Sampai waktu yang disepakati, kami mulai bertukar cerita, pengalaman selama berada di Wonokromo, apa yang kami peroleh dari lokasi tersebut, pengalaman dari saudara-saudaraku menarik juga, aku masih suka pada pengalaman yang Surya dapatkan. yaitu bapak-bapak berpeci dan bersarung sangat-sangat terlihat agamis, ternyata tukang candu video porno “jangan nilai sesuatu dari covernya” pepatah yang cocok untuk apa yang diceritakan oleh Surya, untuk Ikhwa, aku lumayan kasian sama dia, karena baru pertama kali masuk, dia sudah di peringatkan oleh petugas, bukannya style Ikhwa sangat mendukung untuk jadi badboy? Para membaca harus tau, aku bukan lah tipe orang yang sabaran, aku sering menyela omongan demi omongan, aku akui itu tak sopan, tapi aku benar-benar kurang sabaran akan hal ini, akhirnya waktuku untuk bercerita, aku menceritakan semuanya pada saudara-saudara seangkatan dan para senior, hingga kami membuka forum sendiri dengan topik, “prostitusi di Indonesia” kami membuka pikiran akan hal itu, sampai suatu pembahasan yang membuat mentalku melemah dan terguncang, aku akui ketua forum ini bias membaca gerak gerikku yang tak nyaman akan topik ini, kami membahas tentang “LGBT”, aku sudah mengira kalau hal ini akan di singgung, dan aku sudah mengira kalau ada salah satu dari kami yang tak mau membuka mata dan pikirannya, aku tak mampu melanjutkan topik ini di forum yang katingku buat sekarang, air mataku mengalir sebelum aku benar-benar bisa merangkai kata untuk beragumen, aku tak mampu, aku mersaa terhakimi, padahal tak ada yang benar-benar menghakimiku, ku tak suka bila ada yang bilang LGBT adalah gangguan jiwa, maaf ini hanya masalah gangguan sexsual, mereka sadar sepenuhnya sadar, harusnya para pembaca tau, tak semua LGBT mau menjadi seseorang yang mengalami gangguan itu, ada banyak faktor yang mengakibatkan hal itu, dan aku benar-benar tersinggung bila ada yang menganggap LGBT itu gangguan jiwa atau bisa dibilang gila, mengapa kalian bisa se enak itu meng-cap seorang LGBT itu gila? Kenapa kalian para pembaca atau yang tak suka dengan LGBT mencarikan solusi atas masalah mereka? Terbukalah, dengarkan kata hati mereka.

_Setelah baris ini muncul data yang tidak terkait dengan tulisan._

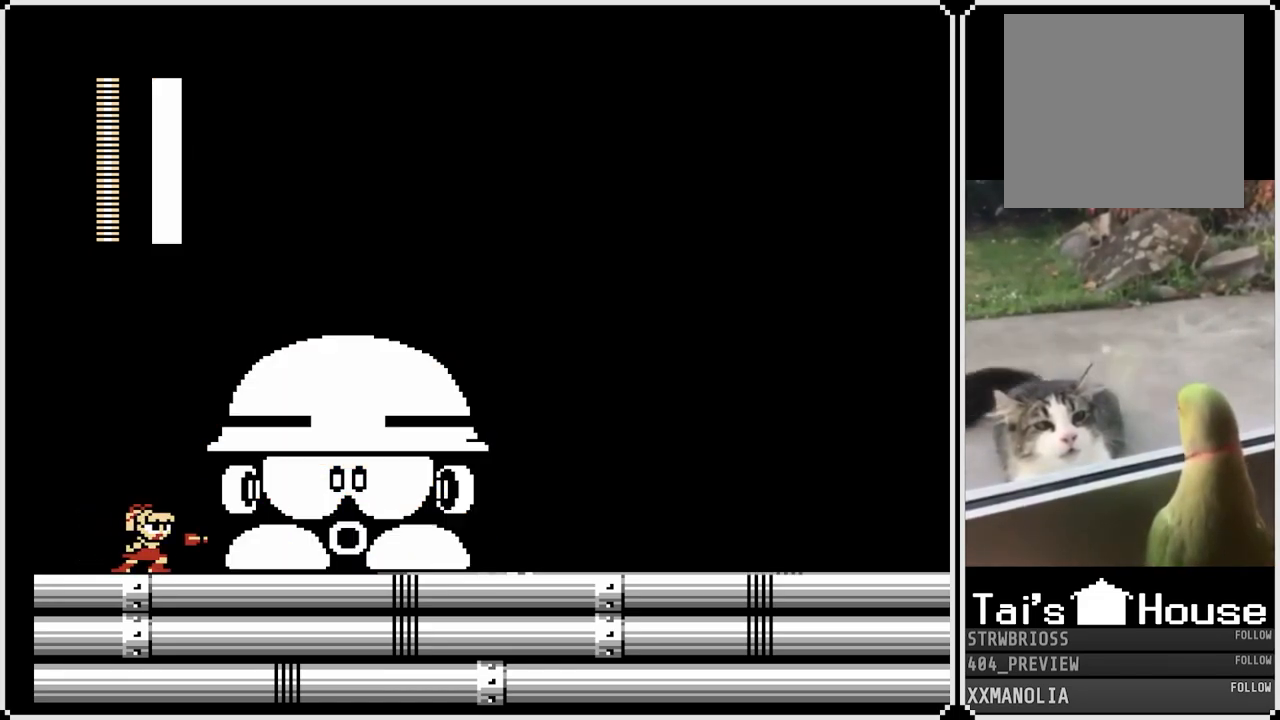
{"buttons": ["SQUARE"], "left_stick": "center", "right_stick": "center", "events": [[17, "SQUARE", "up"], [67, "SQUARE", "down"], [150, "SQUARE", "up"], [200, "SQUARE", "down"], [267, "SQUARE", "up"], [317, "SQUARE", "down"], [367, "SQUARE", "up"], [450, "SQUARE", "down"]]}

Adzan shubuh berkumandang, tapi perjalanan masih terus berlanjut, aku masih  mencoba mencerna keadaan, dengan mata yang sembab dan Lelah, membuatku tak fokus akan keadaan, sampai aku sadar kami turun di pasar waru. Aku suka mengamati orang-orang di pasar, beragam karakter disana, tugas kali ini yang kami dapatkan adalah berbaur dan mewawancarai pedagang serta pembeli di pasar ini, oh ini mungkin akan menjadi hal yang mudah buatku, aku telah belajar banyak akan hal ini, ingatlah bahwa warga Indonesia itu ramah-ramah katanya, “murah senyum, dan sopanlah, maka orang lain akan sopan terhadapmu” aku memang jarang ke pasar, tapi untuk hal ini sangatlah biasa buatku, aku mengamati teman-temanku yang sibuk dengan urusan mereka sedangkan aku yang sibuk menjalin hubungan dengan pasar dan para pedagang disini, aku diterima dengan baik, meskipun tak semua pedagang meresponku positif, setidaknya aku sudah bersopan dan membangun image baik pada saat itu, partner untuk saat ini adalah Safir, tak sopan sih tapi aku bilang ke dia untuk berpencar dan ketemu lagi di tempat yang sudah aku dan safir sepakati, tau betapa susahnya berbaur dengan membawa tas ransel di punggung? Sedangkan taka da yang boleh tau kalau kamu seorang mahasiswa, setelah pembagian tugas, mataku tertuju pada seorang ibu yang sedang membuat kerajinan tangan tanpa bantuan mesin, aku hampiri ibu itu, “ramah” kesan pertama yang aku dapatkan, aku pun memuji sang ibu dan bertanya akan hal ini itu, membantu sang ibu berjualan hingga mendapatkan pembeli yang minat dengan dagangan si ibu, Alhamdulillah, seperti apa yang aku katakan di awal, “anda sopan, orang lain pun akan sopan” aku hamper dapatkan terang bulan gratis, ya meskipun kata orang rezeki gak boleh ditolak, aku merasa tak pantas mendapatkan kebaikan dari si penjual terang bulan itu. Dan ternyata berpencar dengan Safir sedikit merugikan aku, aku kehilangan arah, mencari yang lain tetapi belum ketemu juga, sampai aku harus istirahat di warung kopi, dan bertemu dengan pelanggan orang sunda yang tak seberapa paham Bahasa jawa, pemilik warung itu sangatlah ramah, aku bercengkrama dan bertanya akan hal ini itu, murah senyum dan humoris, meskipun ketika bapak pemilik warung bertemu dengan temannya humornya berubah jadi frontal.. bukankah tugasku di pasar ini sudah selesai dan aku masih belom bias menemukan dimana Safir, aku pun menyerah untuk mencarinya, lebih memilih menunggu dia yang datang menghampiriku.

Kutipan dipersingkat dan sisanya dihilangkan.